[EXTRACTO DE PÁGINA]
Esta particular contribución que W. Yeats y Lady Gregory pretendían equilibrada a la causa nacional irlandesa, por cierto bastante deteriorada en la actulaidad, parece no haber sobrevivido al feroz embate de la mediocridad que, hoy por hoy, ya sabemos pactada.

Una ventana de albo aluminio económico, moderno y aséptico me cobija de estas inclemencias exteriores, climáticas y humanas. Desde esta oquedad observo el menguado curso del histórico Liffey que, cansino, discurre frente a mi todos sus días soportando estoicamente la pesada carga que le ha sido asignada: ser la dolorosa representación emblemática de una inexpugnable frontera interior. Su turbio caudal, en las horas bajas, muestra descarnadamente los mil y un inimaginables residuos, los preciosos tesoros efímeros que de siempre han estado a merced del reflujo caprichoso de las mareas, del azar y de los avatares inconclusos de los deseos humanos, así pues, esta corriente marrón se diluye en el verde oliva del océano, no sin antes teñirse de reflejos de crudo arco iris a su paso por los atraques. Un espejismo de incierto bienestar puesto al desnudo por las fases de la luna.

Esta abertura, cierta y palpable, como tantas otras, despliega ante mí un paisaje grisáceo de sueños plomizos, una rutinaria escena con actores anónimos, viandantes de toda índole y condición, que parecen asumir, sin reproche alguno, su diaria ración de frustraciones. Ellos afuera y yo aquí, cálidamente acogido en este angosto interior que luce vulgar empapelado, asisto a una representación monótona que, por consensual, no comparto y que me aburre porque, sin sorprendentes desenlaces, resuelve lo cotidiano en un solemne e interminable bostezo y cuando al final, en medio de este ahogío, me flaquean las fuerzas pienso, a veces, que si la escena fuese inversa quizás bien podría aliviarse este agotador esfuerzo de responder a las sempiternas preguntas. Pero me resisto a ello, es mi condición.

[ENTRADA DEL EJERCICIO]
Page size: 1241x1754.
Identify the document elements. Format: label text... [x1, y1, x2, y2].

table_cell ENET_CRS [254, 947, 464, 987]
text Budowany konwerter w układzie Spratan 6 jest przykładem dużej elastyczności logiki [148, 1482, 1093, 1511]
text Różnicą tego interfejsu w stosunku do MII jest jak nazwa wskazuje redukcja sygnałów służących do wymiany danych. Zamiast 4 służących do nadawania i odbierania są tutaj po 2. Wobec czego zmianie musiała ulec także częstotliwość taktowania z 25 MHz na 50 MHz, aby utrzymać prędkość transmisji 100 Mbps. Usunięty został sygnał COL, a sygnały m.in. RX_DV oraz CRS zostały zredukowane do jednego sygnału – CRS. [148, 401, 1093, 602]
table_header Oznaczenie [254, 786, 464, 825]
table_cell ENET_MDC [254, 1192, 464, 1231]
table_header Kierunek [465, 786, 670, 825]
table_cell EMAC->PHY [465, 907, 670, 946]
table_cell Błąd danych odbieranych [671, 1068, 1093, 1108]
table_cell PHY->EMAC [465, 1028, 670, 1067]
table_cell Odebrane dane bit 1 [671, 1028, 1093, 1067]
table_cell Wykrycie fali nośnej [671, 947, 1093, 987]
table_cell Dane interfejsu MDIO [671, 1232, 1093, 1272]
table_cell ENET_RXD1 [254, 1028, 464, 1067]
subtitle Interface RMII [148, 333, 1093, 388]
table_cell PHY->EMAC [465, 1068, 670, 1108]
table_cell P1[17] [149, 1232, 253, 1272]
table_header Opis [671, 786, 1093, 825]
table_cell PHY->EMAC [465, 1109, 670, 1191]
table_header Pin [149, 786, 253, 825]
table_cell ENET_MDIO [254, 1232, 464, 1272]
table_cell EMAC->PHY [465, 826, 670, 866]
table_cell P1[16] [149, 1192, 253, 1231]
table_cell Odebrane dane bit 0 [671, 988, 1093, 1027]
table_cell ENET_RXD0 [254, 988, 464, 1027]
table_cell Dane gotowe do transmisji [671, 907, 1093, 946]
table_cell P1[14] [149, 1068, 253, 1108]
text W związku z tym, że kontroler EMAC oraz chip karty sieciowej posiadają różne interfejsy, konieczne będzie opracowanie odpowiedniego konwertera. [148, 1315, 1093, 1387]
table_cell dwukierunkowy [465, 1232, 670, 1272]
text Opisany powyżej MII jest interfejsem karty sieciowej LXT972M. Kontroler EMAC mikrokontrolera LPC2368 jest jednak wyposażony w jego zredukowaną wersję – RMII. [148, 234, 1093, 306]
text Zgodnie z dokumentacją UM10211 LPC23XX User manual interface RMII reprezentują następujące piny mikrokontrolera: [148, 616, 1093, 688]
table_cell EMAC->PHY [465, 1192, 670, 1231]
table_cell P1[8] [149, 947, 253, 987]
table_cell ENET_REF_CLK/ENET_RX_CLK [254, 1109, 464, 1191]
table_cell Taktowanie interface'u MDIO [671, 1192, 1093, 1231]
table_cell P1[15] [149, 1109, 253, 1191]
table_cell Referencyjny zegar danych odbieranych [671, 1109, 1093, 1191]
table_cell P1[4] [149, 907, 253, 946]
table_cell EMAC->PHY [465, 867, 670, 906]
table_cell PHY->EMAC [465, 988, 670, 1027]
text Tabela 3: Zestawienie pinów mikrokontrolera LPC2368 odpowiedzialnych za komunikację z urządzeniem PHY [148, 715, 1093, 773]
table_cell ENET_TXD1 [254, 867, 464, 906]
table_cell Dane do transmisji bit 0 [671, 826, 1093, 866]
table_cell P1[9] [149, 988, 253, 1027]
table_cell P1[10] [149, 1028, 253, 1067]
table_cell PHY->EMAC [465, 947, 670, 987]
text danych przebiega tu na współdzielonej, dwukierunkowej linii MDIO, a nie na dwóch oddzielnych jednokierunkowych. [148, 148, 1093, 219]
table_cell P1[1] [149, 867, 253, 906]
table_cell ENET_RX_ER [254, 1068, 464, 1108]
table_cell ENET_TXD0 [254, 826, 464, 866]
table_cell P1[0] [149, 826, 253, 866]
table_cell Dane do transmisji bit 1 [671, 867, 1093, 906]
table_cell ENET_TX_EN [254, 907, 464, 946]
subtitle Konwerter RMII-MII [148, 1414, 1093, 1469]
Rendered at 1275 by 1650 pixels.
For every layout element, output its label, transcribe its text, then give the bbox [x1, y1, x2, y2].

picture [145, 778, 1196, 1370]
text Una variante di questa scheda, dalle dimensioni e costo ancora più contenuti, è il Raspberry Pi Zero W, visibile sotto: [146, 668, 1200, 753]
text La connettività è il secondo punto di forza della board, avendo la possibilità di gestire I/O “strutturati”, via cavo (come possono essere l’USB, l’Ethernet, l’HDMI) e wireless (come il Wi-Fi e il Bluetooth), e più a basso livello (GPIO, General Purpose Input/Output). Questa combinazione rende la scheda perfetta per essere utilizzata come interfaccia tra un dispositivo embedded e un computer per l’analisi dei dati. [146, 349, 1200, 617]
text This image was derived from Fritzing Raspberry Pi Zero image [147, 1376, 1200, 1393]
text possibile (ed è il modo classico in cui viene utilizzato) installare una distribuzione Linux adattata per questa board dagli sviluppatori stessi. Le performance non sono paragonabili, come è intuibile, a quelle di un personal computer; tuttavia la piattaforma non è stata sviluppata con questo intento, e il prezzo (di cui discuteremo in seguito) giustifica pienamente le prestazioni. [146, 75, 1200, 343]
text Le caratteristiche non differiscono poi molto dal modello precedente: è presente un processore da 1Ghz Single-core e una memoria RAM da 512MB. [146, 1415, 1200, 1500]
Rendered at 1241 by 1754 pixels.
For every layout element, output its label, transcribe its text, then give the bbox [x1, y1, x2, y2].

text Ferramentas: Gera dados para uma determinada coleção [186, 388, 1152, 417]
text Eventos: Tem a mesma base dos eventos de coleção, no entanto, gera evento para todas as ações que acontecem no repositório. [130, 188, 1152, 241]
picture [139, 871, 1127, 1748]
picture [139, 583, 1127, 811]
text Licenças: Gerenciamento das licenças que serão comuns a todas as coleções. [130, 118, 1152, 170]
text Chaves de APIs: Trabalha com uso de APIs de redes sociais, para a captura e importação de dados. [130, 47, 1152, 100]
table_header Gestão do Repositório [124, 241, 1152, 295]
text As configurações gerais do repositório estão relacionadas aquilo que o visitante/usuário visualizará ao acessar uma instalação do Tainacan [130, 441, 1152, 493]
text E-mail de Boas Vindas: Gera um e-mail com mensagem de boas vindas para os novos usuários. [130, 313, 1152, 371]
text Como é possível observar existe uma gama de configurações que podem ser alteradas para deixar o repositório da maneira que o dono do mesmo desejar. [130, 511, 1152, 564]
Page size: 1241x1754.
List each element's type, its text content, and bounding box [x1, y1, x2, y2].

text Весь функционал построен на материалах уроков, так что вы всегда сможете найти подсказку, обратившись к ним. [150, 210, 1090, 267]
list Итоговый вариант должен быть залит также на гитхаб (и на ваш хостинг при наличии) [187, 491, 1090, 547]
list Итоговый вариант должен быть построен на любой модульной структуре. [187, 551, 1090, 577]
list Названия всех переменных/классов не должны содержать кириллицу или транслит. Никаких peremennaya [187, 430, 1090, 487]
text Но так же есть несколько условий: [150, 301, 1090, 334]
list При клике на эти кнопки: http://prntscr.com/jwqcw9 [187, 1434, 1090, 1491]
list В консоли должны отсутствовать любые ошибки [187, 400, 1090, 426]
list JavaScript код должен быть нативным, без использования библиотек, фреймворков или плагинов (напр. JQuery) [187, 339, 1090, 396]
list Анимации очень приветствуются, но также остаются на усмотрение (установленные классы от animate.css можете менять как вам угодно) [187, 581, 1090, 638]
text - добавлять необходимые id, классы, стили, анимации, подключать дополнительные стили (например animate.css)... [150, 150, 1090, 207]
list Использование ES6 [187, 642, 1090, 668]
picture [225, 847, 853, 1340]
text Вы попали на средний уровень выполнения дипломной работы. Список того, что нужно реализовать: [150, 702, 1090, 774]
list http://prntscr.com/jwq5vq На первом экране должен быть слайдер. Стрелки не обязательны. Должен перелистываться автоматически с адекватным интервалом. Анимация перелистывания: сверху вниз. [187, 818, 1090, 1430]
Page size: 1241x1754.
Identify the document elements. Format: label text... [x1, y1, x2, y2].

[OBJETIVOS]
1. Según el extracto, ¿por qué quien narra no comparte la representación que observa desde la ventana y por qué le aburre? Responda en una a tres oraciones.
2. Tome de los registros las líneas que van desde la que contiene "picture [145, 778, 1196, 1370]" hasta la que contiene "text Una variante", ambas incluidas, y cambie en ellas "scheda" por "piattaforma" sin tocar nada más.
Los registros no guardan ninguna relación con el extracto.

[RESPUESTAS POR TAREA]
1. No la comparte por ser consensual. Le aburre porque, sin desenlaces sorprendentes, resuelve lo cotidiano en un solemne e interminable bostezo.

2.
picture [145, 778, 1196, 1370]
text Una variante di questa piattaforma, dalle dimensioni e costo ancora più contenuti, è il Raspberry Pi Zero W, visibile sotto: [146, 668, 1200, 753]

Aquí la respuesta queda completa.